Using models while reading can also help you get more out of the book. Here are some examples of paths they might lead you down:
- Confirmation bias: Which parts of this book am I ignoring? Does this book confirm my opinions? (Okay, but does it actually affirm your beliefs or are you just seeing what you want to see? If you cannot think of a single point in the book that you disagreed with, confirmation bias is likely distorting your reasoning.)
- Bayesian updating: What opinions should I change in light of this book? How can I update my worldview using the information in it? Keep in mind the words of John Maynard Keynes: “When the facts change, I change my mind. What do you do, sir?”
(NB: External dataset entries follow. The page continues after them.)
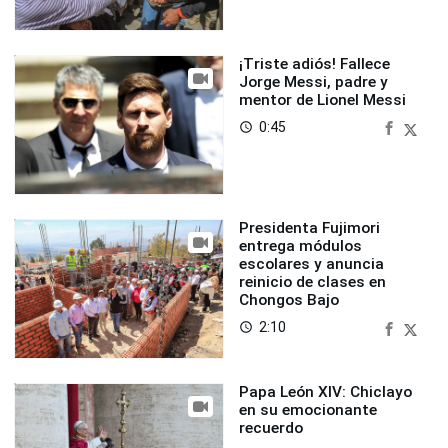
¡Triste adiós! Fallece
Jorge Messi, padre y
mentor de Lionel Messi
0:45
access_time
Presidenta Fujimori
entrega módulos
escolares y anuncia
reinicio de clases en
Chongos Bajo
2:10
access_time
Papa León XIV: Chiclayo
en su emocionante
recuerdo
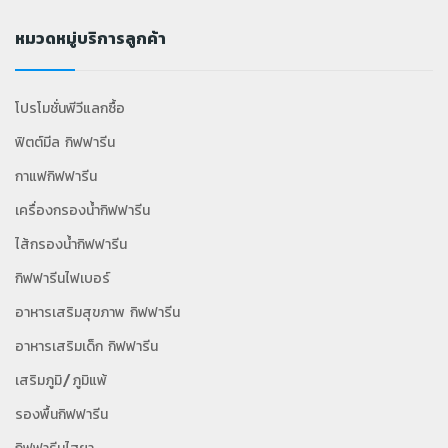
หมวดหมู่บริการลูกค้า
โปรโมชั่นพีวีแลกซื้อ
ฟิตต์มีล กิฟฟารีน
กาแฟกิฟฟารีน
เครื่องกรองน้ำกิฟฟารีน
ไส้กรองน้ำกิฟฟารีน
กิฟฟารีนไฟเบอร์
อาหารเสริมสุขภาพ กิฟฟารีน
อาหารเสริมเด็ก กิฟฟารีน
เสริมภูมิ/ภูมิแพ้
รองพื้นกิฟฟารีน
กิฟฟารีนไฮยา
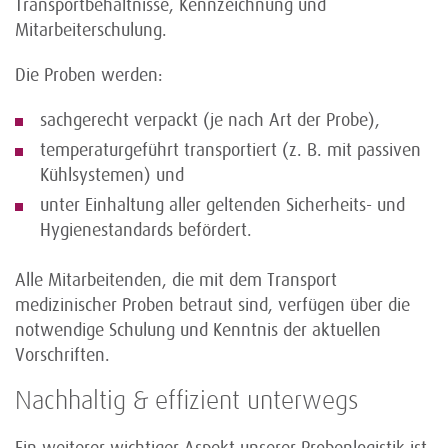
Transportbehältnisse, Kennzeichnung und
Mitarbeiterschulung.
Die Proben werden:
sachgerecht verpackt (je nach Art der Probe),
temperaturgeführt transportiert (z. B. mit passiven
Kühlsystemen) und
unter Einhaltung aller geltenden Sicherheits- und
Hygienestandards befördert.
Alle Mitarbeitenden, die mit dem Transport
medizinischer Proben betraut sind, verfügen über die
notwendige Schulung und Kenntnis der aktuellen
Vorschriften.
Nachhaltig & effizient unterwegs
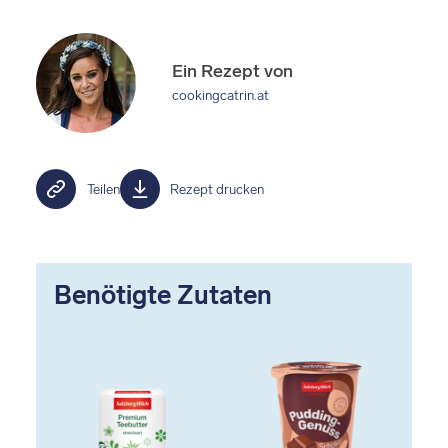
Ein Rezept von
cookingcatrin.at
Teilen
Rezept drucken
Benötigte Zutaten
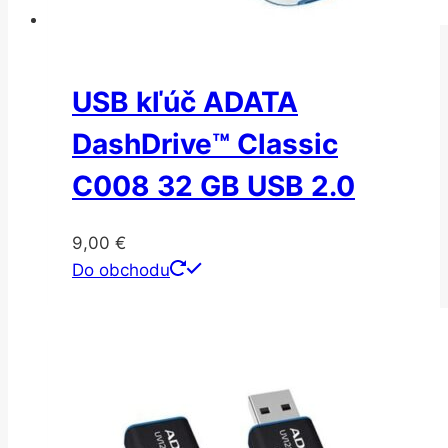
USB kľúč ADATA
DashDrive™ Classic
C008 32 GB USB 2.0
9,00
€
Do obchodu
- Incentives: What motivates the characters or the author? What are they seeking? What is their purpose? Here’s how Kurt Vonnegut described the importance of incentives in books: “When I used to teach creative writing, I would tell the students to make their characters want something right away—even if it’s only a glass of water. Characters paralyzed by the meaninglessness of modern life still have to drink water from time to time.”
- Availability bias: Are the books I have recently read affecting how I perceive this one? How are my immediate past experiences shaping my reading? Am I assigning undue importance to parts of this book because they are salient and memorable?
- Social proof: How is social proof—the number of copies sold, bestseller status, the opinions of others—affecting my perception of this book? Is the author using social proof to manipulate readers? It is not unusual for authors to buy their way onto bestseller lists, providing social proof that then leads to substantial sales. As a result, mediocre books can end up becoming popular. It’s a classic case of the emperor having no clothes, which smart readers know to look out for.
- Survivorship bias: Is this (nonfiction) book a representation of reality or is the author failing to account for base rates? Survivorship bias is abundant in business, self-help, and biographical books. A particular case of a successful individual or business might be held as the rule, rather than the exception.
- Utility: If a book offers advice, does it have practical applications? At what point do diminishing returns set in?